Mechanisms responsible for telomere maintenance are been recently elucidated: many cancers harbor mutations in alpha thalassemia/mental retardation syndrome X-linked (ATRX) gene resulting in a phenomenon known as alternative lengthening of telomeres (ALT) or point mutations in the promoter of the telomerase reverse transcriptase (TERT) gene leading to an increased telomerase expression. ATRX and TERT mutations have been recently identified also in brain tumors. In gliomas, a molecular stratification based on IDH and ATRX mutational status and 1p/19q codeletion has been suggested. ATRX mutations have been observed mainly in astrocytic tumors and TERT promoter mutations mainly in oligodendroglial tumors. Aim of our study was to evaluate the expression of both ATRX and TERT in WHO grade II gliomas and in their resected recurrences, related to a set of confirmed molecular markers and to clinical data. We performed an immunohistochemical analysis of ATRX and TERT expression in 30 grade II gliomas (astrocytomas, oligoastrocytomas and oligodendroglioma) and in their respective recurrences (grade III-IV). Also evaluation of IDH1 and p53 status and 1p/19q LOH were carried out. Loss of expression of ATRX protein has been associated to the mutated gene and ALT phenotype, while expression of TERT protein could be related to TERT promoter mutations. We found a loss of ATRX expression in 70% of cases; recurrences showed the same pattern of ATRX expression. In the most part of cases ATRX loss was associated to IDH1 and p53 mutation and intact 1p/19q, as previously observed. In the major part of cases with ATRX loss of expression TERT was not detected. TERT high expression was observed in about 30% of grade II gliomas at the first surgery, minor expression of TERT was found in grade III-IV recurrent tumors.
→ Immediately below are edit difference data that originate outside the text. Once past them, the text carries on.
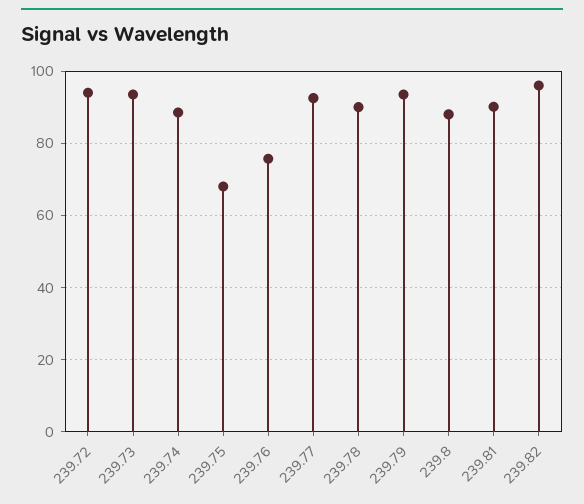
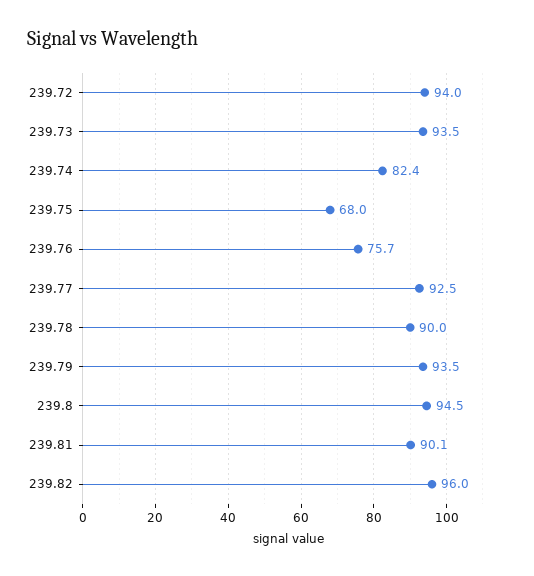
  {
    "239.72": 94,
    "239.73": 93.5,
-   "239.74": 88,
+   "239.74": 82.4,
    "239.75": 68,
    "239.76": 75.7,
    "239.77": 92.5,
    "239.78": 90,
    "239.79": 93.5,
-   "239.8": 88,
+   "239.8": 94.5,
    "239.81": 90.1,
    "239.82": 96
  }

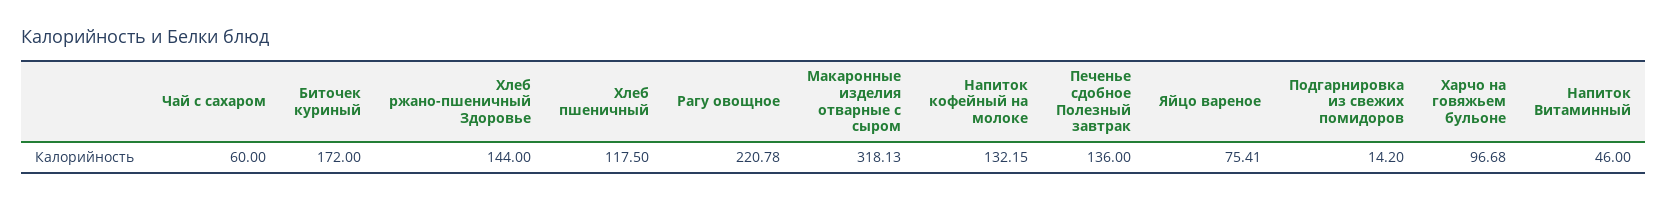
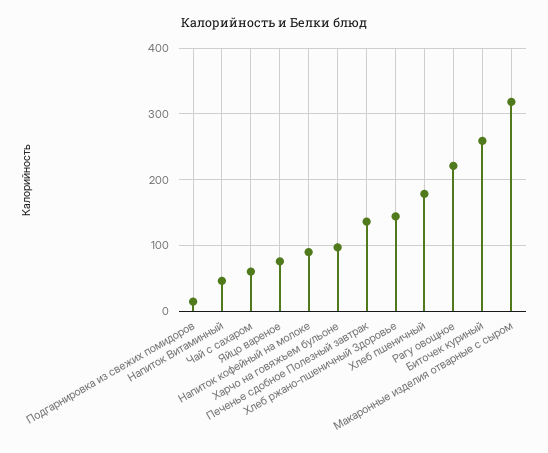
  {
    "Чай с сахаром": 60,
-   "Биточек куриный": 172,
+   "Биточек куриный": 260,
    "Хлеб ржано-пшеничный Здоровье": 144,
-   "Хлеб пшеничный": 117.5,
+   "Хлеб пшеничный": 180,
    "Рагу овощное": 220.78,
    "Макаронные изделия отварные с сыром": 318.13,
-   "Напиток кофейный на молоке": 132.15,
+   "Напиток кофейный на молоке": 90,
    "Печенье сдобное Полезный завтрак": 136,
    "Яйцо вареное": 75.41,
    "Подгарнировка из свежих помидоров": 14.2,
    "Харчо на говяжьем бульоне": 96.68,
    "Напиток Витаминный": 46
  }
In most case high expression of TERT was associated to 1p/19q deletion. We observed a statistically significant correlation between TERT high expression and a better outcome. Our study of protein expression of both ATRX and TERT in low grade gliomas and in their recurrences in relationship with established molecular markers and follow-up data, confirm the possibility of using immunohistochemistry in routine diagnostic procedures for better define this subset of neoplasm.